Recently, Herman joined with David Peterson to update and apply this critical analysis to events over the last couple of decades. This is their summary of “the politics of genocide”: “When we ourselves commit mass-atrocity crimes, the atrocities are Constructive, our victims are unworthy of our attention and indignation, and never suffer ‘genocide’ at our hands—like the Iraqi untermenschen who have died in such grotesque numbers over the past two decades. But when the perpetrator of mass-atrocity crimes is our enemy or a state targeted by us for destabilization and attack, the converse is true. Then the atrocities are Nefarious and their victims worthy of our focus, sympathy, public displays of solidarity, and calls for inquiry and punishment.” [103]
Herman and Peterson categorize such well-known cases as Darfur, Bosnia, and Rwanda (“nefarious”) and Guatemala and El Salvador (“benign”). For example, the authors point out that Sudan is “a predictably well-qualified candidate for a focus on villainy: That its government is dominated by Muslim Arabs, that the Sudan possesses oil, but that it is China rather than the United States or the West which has developed a strong relationship with Khartoum; and that the United States and Israel need distractions from their own human rights atrocities and those of the allies plundering the neighboring Democratic Republic of Congo.” [39]

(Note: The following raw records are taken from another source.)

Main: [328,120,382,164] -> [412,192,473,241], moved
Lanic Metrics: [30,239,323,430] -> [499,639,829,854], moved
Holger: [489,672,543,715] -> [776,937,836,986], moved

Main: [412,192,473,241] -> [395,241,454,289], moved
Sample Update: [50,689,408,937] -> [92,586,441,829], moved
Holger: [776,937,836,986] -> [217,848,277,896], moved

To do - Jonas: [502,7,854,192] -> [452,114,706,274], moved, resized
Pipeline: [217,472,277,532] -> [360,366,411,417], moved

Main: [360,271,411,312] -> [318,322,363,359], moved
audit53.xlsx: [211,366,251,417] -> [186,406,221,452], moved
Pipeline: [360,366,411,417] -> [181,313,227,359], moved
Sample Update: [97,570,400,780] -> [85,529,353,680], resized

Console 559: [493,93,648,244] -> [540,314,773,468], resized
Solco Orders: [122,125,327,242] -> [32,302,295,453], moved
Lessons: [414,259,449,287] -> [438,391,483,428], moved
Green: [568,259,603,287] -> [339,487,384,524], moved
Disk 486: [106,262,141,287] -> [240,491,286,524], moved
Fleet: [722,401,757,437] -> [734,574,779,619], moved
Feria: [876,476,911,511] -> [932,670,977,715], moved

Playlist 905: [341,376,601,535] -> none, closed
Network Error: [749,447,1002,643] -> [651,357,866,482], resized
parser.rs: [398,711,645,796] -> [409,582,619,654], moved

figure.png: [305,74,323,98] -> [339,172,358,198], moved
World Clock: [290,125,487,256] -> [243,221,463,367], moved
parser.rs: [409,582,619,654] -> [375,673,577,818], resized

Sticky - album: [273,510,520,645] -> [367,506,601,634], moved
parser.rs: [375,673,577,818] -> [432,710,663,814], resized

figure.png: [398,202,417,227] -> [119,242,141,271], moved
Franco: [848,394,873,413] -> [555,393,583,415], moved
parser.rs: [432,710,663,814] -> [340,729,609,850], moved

What U.S. citizens need to attend to are the “unworthy victims” of the U.S., for example, in Iraq. The authors address the mass death caused by the U.N./U.S.-backed sanctions since 1990: “This thirteen-year-long mass killing was Constructive; Iraq’s hundreds of thousands of victims were unworthy of official notice and therefore of no interest to the establishment media and intellectuals. The deaths inflicted by the ‘sanctions of mass destruction’ are thus not mentioned in establishment accounts as a U.S. ‘failure’ to respond to the crime of genocide in this ‘age of genocide.’ Nor, with the United States a perpetrator rather than a bystander, is the question of accountability ever raised.” [32]
Herman and Peterson then turn to the U.S. invasion in 2003: “When serious studies estimated Iraqi deaths since the start of the war in March 2003 at 98,000, then climbed to 655,000, and then again to more than a million, with the overwhelming majority of these deaths attributed to violent causes, the media and intellectuals rarely treated Iraqi deaths as a consequence—direct or indirect—of the invasion-occupation, let alone as a deliberately imposed bloodbath, crime against humanity, or ‘genocide.’ Readers may be sure that in the context of Iraq coverage, the media never quoted Nuremberg’s Judgment or alluded to the U.S. war as a ‘supreme international crime’ and to its statement that the ‘accumulated evil of the whole’—hence, responsibility as well—flows from the central act of aggression.” [34]
American architects and policy-makers have not been held accountable for wreaking such devastation on the Iraqi people: They walk freely, serve as consultants, write their memoirs, give speeches, and receive hefty paychecks.
Though Herman and Peterson don’t specify so, I think their analysis calls for three long-term civic responses to U.S. policy that generates such unworthy victims: remembrance of what actually happened, resistance to continued U.S. military and corporate presence in Iraq, and responsibility for holding U.S. officials accountable and articulating the case for reparations.